• **TASK INPUTS**
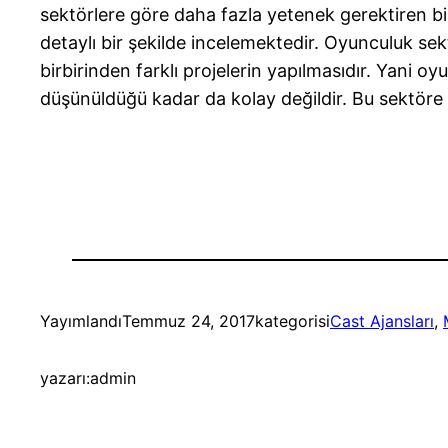
sektörlere göre daha fazla yetenek gerektiren b
detaylı bir şekilde incelemektedir. Oyunculuk sek
birbirinden farklı projelerin yapılmasıdır. Yani
düşünüldüğü kadar da kolay değildir. Bu sektöre kola
Yayımlandı
Temmuz 24, 2017
kategorisi
Cast Ajansları
, 
yazarı:
admin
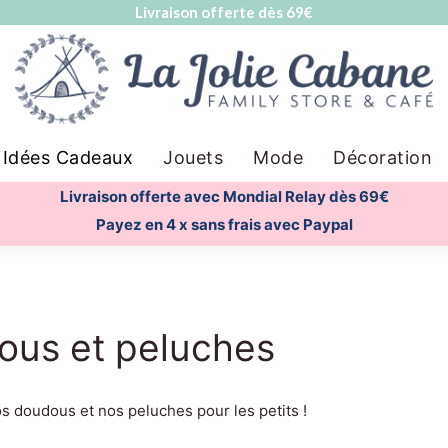
Livraison offerte dès 69€
Idées Cadeaux
Jouets
Mode
Décoration
Livraison offerte avec Mondial Relay dès 69€
Payez en 4 x sans frais avec Paypal
ous et peluches
 doudous et nos peluches pour les petits !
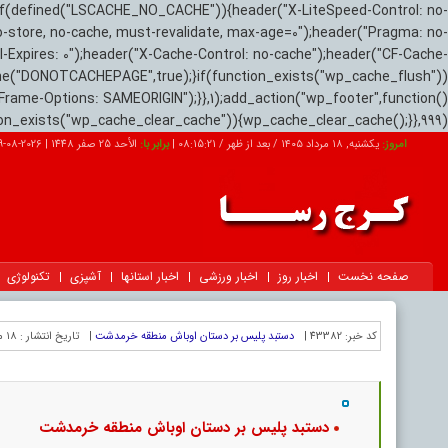
if(defined("LSCACHE_NO_CACHE")){header("X-LiteSpeed-Control: no-
o-store, no-cache, must-revalidate, max-age=0");header("Pragma: no-
el-Expires: 0");header("X-Cache-Control: no-cache");header("CF-Cache-
ne("DONOTCACHEPAGE",true);}if(function_exists("wp_cache_flush"))
Frame-Options: SAMEORIGIN");}},1);add_action("wp_footer",function()
tion_exists("wp_cache_clear_cache")){wp_cache_clear_cache();}},999);
امروز:
یکشنبه, ۱۸ مرداد ۱۴۰۵ / بعد از ظهر /
08:15:22
|
برابر با:
الأحد 25 صفر 1448
|
2026-08-09
صفحه نخست
اخبار روز
اخبار ورزشی
اخبار استانها
آشپزی
تکنولوژی
کد خبر:
43382 |
دستبد پلیس بر دستان اوباش منطقه خرمدشت
|
تاریخ انتشار :
۱۸ مرداد ۱۴۰۵ - ۱۲:۴۵ |
دستبد پلیس بر دستان اوباش منطقه خرمدشت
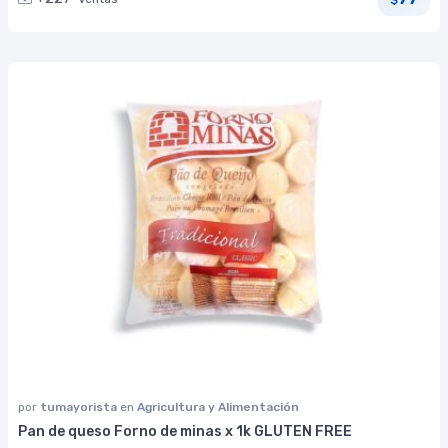
por
tumayorista
en
Agricultura y Alimentación
Pan de queso Forno de minas x 1k GLUTEN FREE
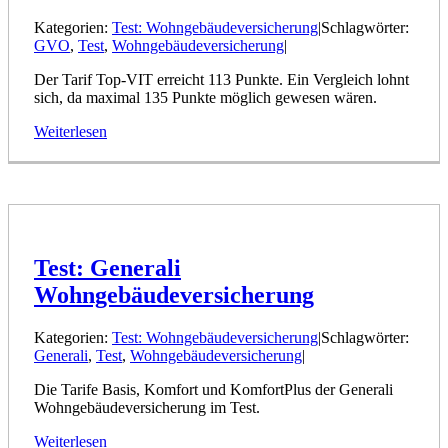
Kategorien:
Test: Wohngebäudeversicherung
|
Schlagwörter:
GVO
,
Test
,
Wohngebäudeversicherung
|
Der Tarif Top-VIT erreicht 113 Punkte. Ein Vergleich lohnt
sich, da maximal 135 Punkte möglich gewesen wären.
Weiterlesen
Test: Generali
Wohngebäudeversicherung
Kategorien:
Test: Wohngebäudeversicherung
|
Schlagwörter:
Generali
,
Test
,
Wohngebäudeversicherung
|
Die Tarife Basis, Komfort und KomfortPlus der Generali
Wohngebäudeversicherung im Test.
Weiterlesen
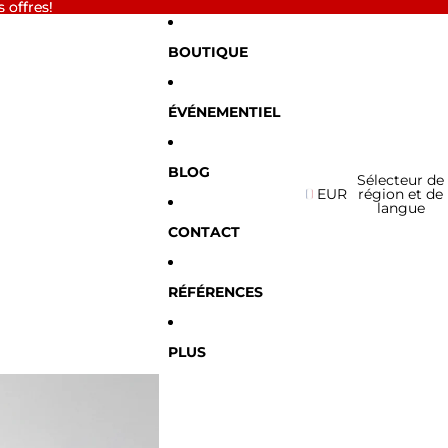
 offres!
 offres!
BOUTIQUE
ÉVÉNEMENTIEL
BLOG
Sélecteur de
EUR
région et de
langue
CONTACT
RÉFÉRENCES
PLUS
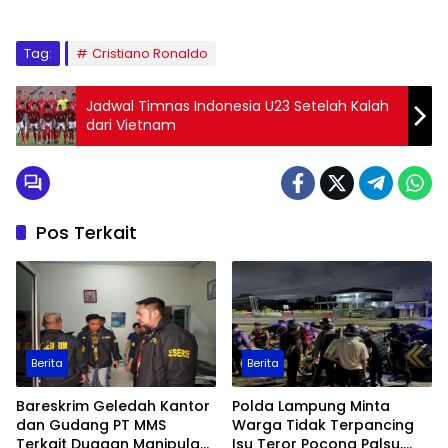
Tag:
Cristiano Ronaldo
Jadwal Timnas Indonesia U23 Setelah Kalah
dari Vietnam
Pos Terkait
Berita
Berita
Bareskrim Geledah Kantor
Polda Lampung Minta
dan Gudang PT MMS
Warga Tidak Terpancing
Terkait Dugaan Manipulasi
Isu Teror Pocong Palsu,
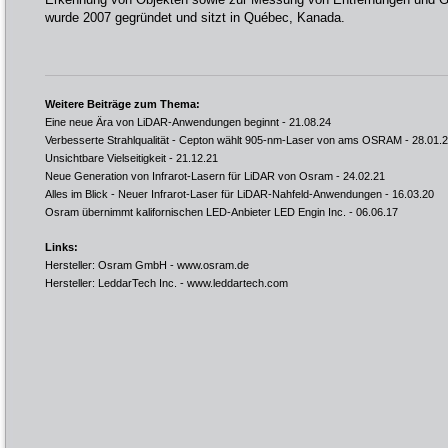
wurde 2007 gegründet und sitzt in Québec, Kanada.
Weitere Beiträge zum Thema:
Eine neue Ära von LiDAR-Anwendungen beginnt
- 21.08.24
Verbesserte Strahlqualität - Cepton wählt 905-nm-Laser von ams OSRAM
- 28.01.
Unsichtbare Vielseitigkeit
- 21.12.21
Neue Generation von Infrarot-Lasern für LiDAR von Osram
- 24.02.21
Alles im Blick - Neuer Infrarot-Laser für LiDAR-Nahfeld-Anwendungen
- 16.03.20
Osram übernimmt kalifornischen LED-Anbieter LED Engin Inc.
- 06.06.17
Links:
Hersteller: Osram GmbH -
www.osram.de
Hersteller: LeddarTech Inc. -
www.leddartech.com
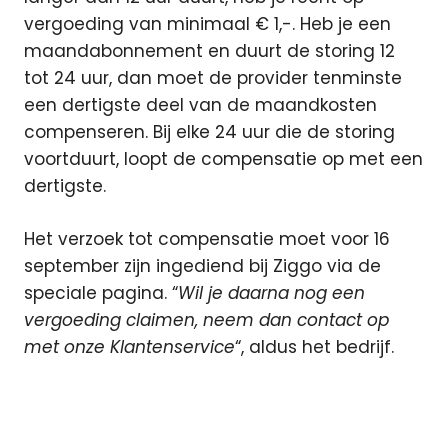
vergoeding van minimaal € 1,-. Heb je een
maandabonnement en duurt de storing 12
tot 24 uur, dan moet de provider tenminste
een dertigste deel van de maandkosten
compenseren. Bij elke 24 uur die de storing
voortduurt, loopt de compensatie op met een
dertigste.
Het verzoek tot compensatie moet voor 16
september zijn ingediend bij Ziggo via de
speciale pagina. “
Wil je daarna nog een
vergoeding claimen, neem dan contact op
met onze Klantenservice
“, aldus het bedrijf.
compensatie
mediabox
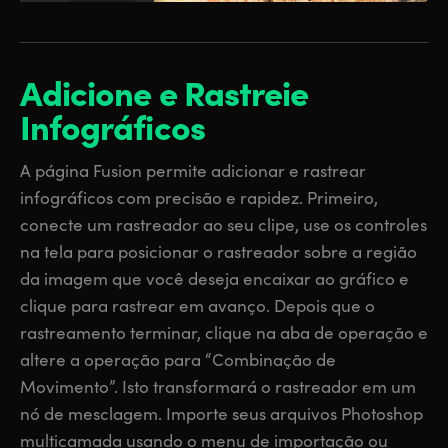
Adicione
e Rastreie
Infográficos
A página Fusion permite adicionar e rastrear
infográficos com precisão e rapidez. Primeiro,
conecte um rastreador ao seu clipe, use os controles
na tela para posicionar o rastreador sobre a região
da imagem que você deseja encaixar ao gráfico e
clique para rastrear em avanço. Depois que o
rastreamento terminar, clique na aba de operação e
altere a operação para “Combinação de
Movimento”. Isto transformará o rastreador em um
nó de mesclagem. Importe seus arquivos Photoshop
multicamada usando o menu de importação ou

• **EXERCISE INSTRUCTIONS**
Which lines above include the word "dertigste"? Show each one.

• **OUTPUT OF THE TASK**
een dertigste deel van de maandkosten
dertigste.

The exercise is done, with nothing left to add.